◆ **Required tasks**:
1 - Repeat word for word the passage of the FTX book review below, starting at "What is Objectively" and ending after "years in prison.".
2 - Write what comes next in the review of the two FTX books below, picking up after its last sentence.

◆ **Text segment**:

I’ve found the time recently to read two books on the subject of the FTX crypto scandal in the past few months and wanted to take some time to shed some light on the story. I wrote at the time about the preliminary examination of what caused FTX to implode, but the two books on the subject lay out the story in much greater detail. The books of interest are diverse in their quality; the first, “Number Go Up” by Zeke Faux, is a multi-year safari through crypto culture in pursuit of a story about “Tether”, a stablecoin that attempts to provide the crypto-equivalent of a dollar. The second, “Going Infinite” by Michael Lewis, is a cautionary tale about credulity and how to ruin your hard-earned journalistic reputation overnight. Mind you, that second one wasn’t the intention of its author. So today, we’re talking about these two stories of crypto-grifting, and how the perspective of the storyteller can provide both unique insight and also cause more than a bit of a blind spot.
What is Objectively True
Or rather, what has been proven in the court of law. In the case of United States v. Bankman-Fried, the government charged Sam Bankman-Fried (“SBF”) with conspiracy to commit wire fraud on customers, wire fraud on customers, conspiracy to commit wire fraud on lenders, wire fraud on lenders, conspiracy to commit commodities fraud, conspiracy to commit securities fraud, and conspiracy to commit money laundering, and successfully proved beyond a reasonable doubt that SBF was guilty on all charges, and finally on March 28th, 2024, was sentenced to 25 years in prison.

◆ **Supplied material**:
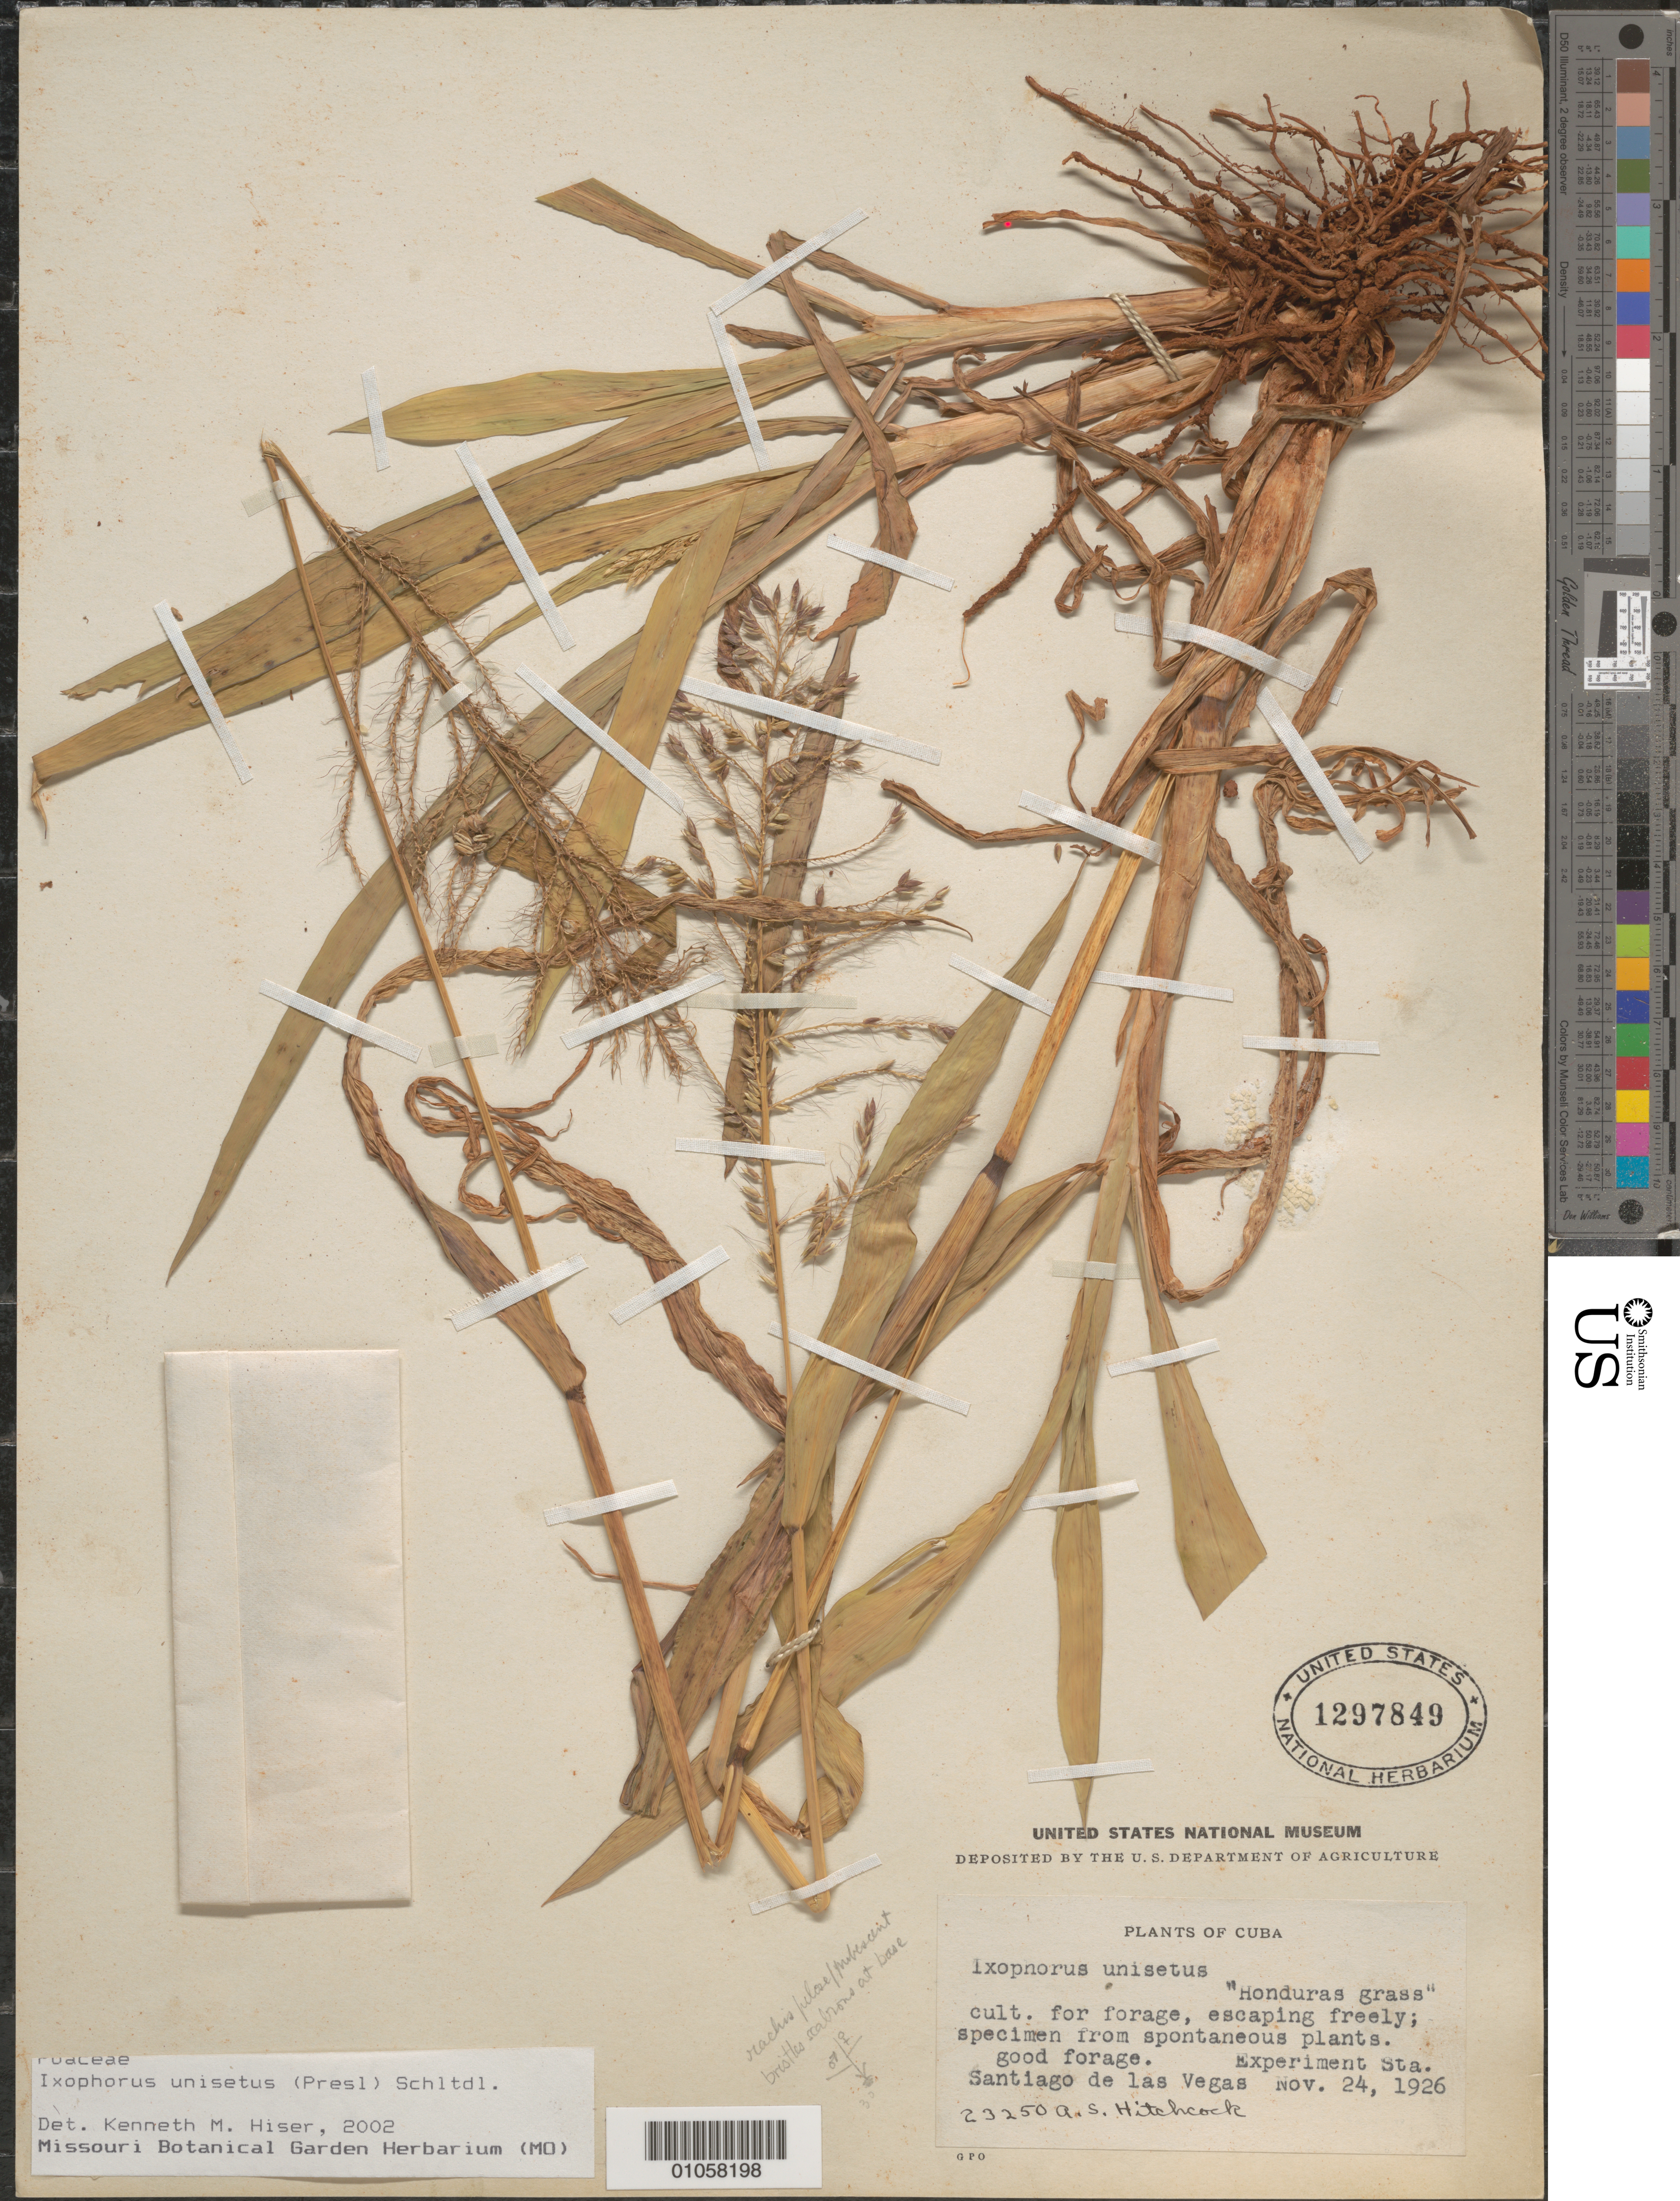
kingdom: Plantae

◆ **Expected responses**:
1 -
What is Objectively True
Or rather, what has been proven in the court of law. In the case of United States v. Bankman-Fried, the government charged Sam Bankman-Fried (“SBF”) with conspiracy to commit wire fraud on customers, wire fraud on customers, conspiracy to commit wire fraud on lenders, wire fraud on lenders, conspiracy to commit commodities fraud, conspiracy to commit securities fraud, and conspiracy to commit money laundering, and successfully proved beyond a reasonable doubt that SBF was guilty on all charges, and finally on March 28th, 2024, was sentenced to 25 years in prison.

2 -
As a quick refresher as to the nature of the crimes and the harms thereof, FTX deliberately built a custodial platform for crypto trading that allowed them to borrow crypto from their customers without their informed consent for use in the trades their proprietary hedge fund, Alameda Research, was performing. When Alameda borrowed too much money and made a string of bad bets on the crypto market, the exchange found itself with significantly less money than its customers had actually invested with them. This might not have been a problem, except for a few key problems: First, FTX had received and was pursuing investment from venture capital and private equity firms, and was misrepresenting its financials to those investment firms. Second, that a tweet by a competitor informing the public that they were withdrawing their financial interest in FTX caused a “bank run” on FTX, leaving the account holders suddenly demanding money back that FTX didn’t have. The estimated amount of money stolen added up to as much as $10 billion dollars, which was spent on political donations, celebrity endorsements, stadium naming rights, oodles of Bahamas luxury real estate, and a remarkable amount of other self-indulgences.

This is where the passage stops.